### Work task
Return each line of the data below verbatim; pictures are to be left out.

═════ Input data ═════

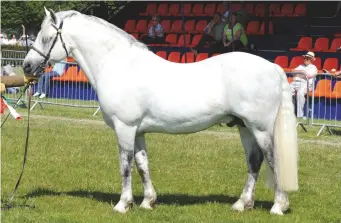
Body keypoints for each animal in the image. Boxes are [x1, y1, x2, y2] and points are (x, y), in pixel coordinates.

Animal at [22, 7, 296, 215]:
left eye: (46, 38)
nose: (26, 66)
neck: (118, 64)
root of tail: (274, 67)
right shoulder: (138, 131)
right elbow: (143, 164)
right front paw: (147, 202)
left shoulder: (124, 128)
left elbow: (125, 165)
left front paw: (123, 204)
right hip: (244, 127)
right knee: (254, 162)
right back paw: (242, 204)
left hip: (260, 129)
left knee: (273, 160)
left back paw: (278, 207)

═════

### Reply
Body keypoints for each animal in the image. Boxes are [x1, y1, x2, y2] and points are (x, y), in pixel coordinates.

Animal at [22, 7, 296, 215]:
left eye: (46, 38)
nose: (26, 66)
neck: (118, 64)
root of tail: (274, 67)
right shoulder: (138, 131)
right elbow: (143, 164)
right front paw: (147, 202)
left shoulder: (124, 128)
left elbow: (125, 165)
left front paw: (123, 204)
right hip: (244, 127)
right knee: (254, 162)
right back paw: (242, 204)
left hip: (260, 129)
left knee: (273, 160)
left back paw: (278, 207)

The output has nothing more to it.